Tesseract is a Most Likely Error decoder designed for Low Density Parity Check (LDPC) quantum error-correcting codes. It applies pruning heuristics and manifold orientation techniques during a search over the error subsets to identify the most likely error configuration consistent with the observed syndrome. Tesseract achieves significant speed improvements over traditional integer programming-based decoders while maintaining comparable accuracy at moderate physical error rates.

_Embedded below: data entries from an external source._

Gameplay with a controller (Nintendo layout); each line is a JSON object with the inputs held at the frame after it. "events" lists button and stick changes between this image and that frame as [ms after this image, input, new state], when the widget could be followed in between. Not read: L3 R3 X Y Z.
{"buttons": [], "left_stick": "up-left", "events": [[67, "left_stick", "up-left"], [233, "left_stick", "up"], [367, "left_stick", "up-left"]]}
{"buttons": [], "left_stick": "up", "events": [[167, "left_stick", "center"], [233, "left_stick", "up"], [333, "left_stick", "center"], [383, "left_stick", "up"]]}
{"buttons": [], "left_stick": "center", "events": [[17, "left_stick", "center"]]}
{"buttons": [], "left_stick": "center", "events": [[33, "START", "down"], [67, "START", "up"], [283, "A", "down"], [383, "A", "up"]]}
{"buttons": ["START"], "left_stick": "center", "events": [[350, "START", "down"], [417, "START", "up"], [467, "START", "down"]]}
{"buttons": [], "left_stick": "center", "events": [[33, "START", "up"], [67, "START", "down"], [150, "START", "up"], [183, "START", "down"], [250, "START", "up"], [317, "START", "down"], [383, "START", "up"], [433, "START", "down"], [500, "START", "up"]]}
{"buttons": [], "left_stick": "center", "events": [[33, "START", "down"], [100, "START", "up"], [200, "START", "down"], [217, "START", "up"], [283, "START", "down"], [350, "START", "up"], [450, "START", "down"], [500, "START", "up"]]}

We tested the Tesseract decoder for:

  • Surface codes
  • Color codes
  • Bivariate-bicycle codes
  • Transversal CNOT protocols for surface codes

Features

  • A* search: deploys A* search while running a Dijkstra algorithm with early stop for high performance.
  • Stim and DEM Support: processes Stim circuit files and Detector Error Model (DEM) files with arbitrary error models. Zero-probability error instructions are automatically removed when a DEM is loaded.
  • Parallel Decoding: uses multithreading to accelerate the decoding process, making it suitable for large-scale simulations.
  • Efficient Beam Search: implements a beam search algorithm to minimize decoding cost and enhance efficiency. Sampling and Shot Range Processing: supports sampling shots from circuits. When a detection error model is provided without an accompanying circuit, Tesseract requires detection events from files using --in. The decoder can also process specific shot ranges for flexible experiment setups.
  • Detailed Statistics: provides comprehensive statistics output, including shot counts, error counts, and processing times.
  • Heuristics: includes flexible heuristic options: --beam, --det-penalty, --beam-climbing, --no-revisit-dets, --at-most-two-errors-per-detector, and --pqlimit to improve performance while maintaining a low logical error rate. To learn more about these options, use ./bazel-bin/src/tesseract --help
  • Visualization tool: open the viz directory in your browser to view decoding results. See viz/README.md for instructions on generating the visualization JSON.

Installation

Tesseract relies on the following external libraries:

  • argparse: For command-line argument parsing.
  • nlohmann/json: For JSON handling (used for statistics output).
  • Stim: For quantum circuit simulation and error model handling.

Build Instructions

Tesseract uses Bazel as its build system. To build the decoder:

bazel build src:all

Running Tests

Unit tests are executed with Bazel. Run the quick test suite using:

bazel test //src:all

By default the tests use reduced parameters and finish in under 30 seconds. To run a more exhaustive suite with additional shots and larger distances, set:

TESSERACT_LONG_TESTS=1 bazel test //src:all

Usage

The file tesseract_main.cc provides the main entry point for Tesseract Decoder. It can decode error events from Stim circuits, DEM files, and pre-existing detection event files.

Basic Usage:

./tesseract --circuit CIRCUIT_FILE.stim --sample-num-shots N --print-stats

To decode pre-generated detection events, provide the input file using --in SHOTS_FILE --in-format FORMAT.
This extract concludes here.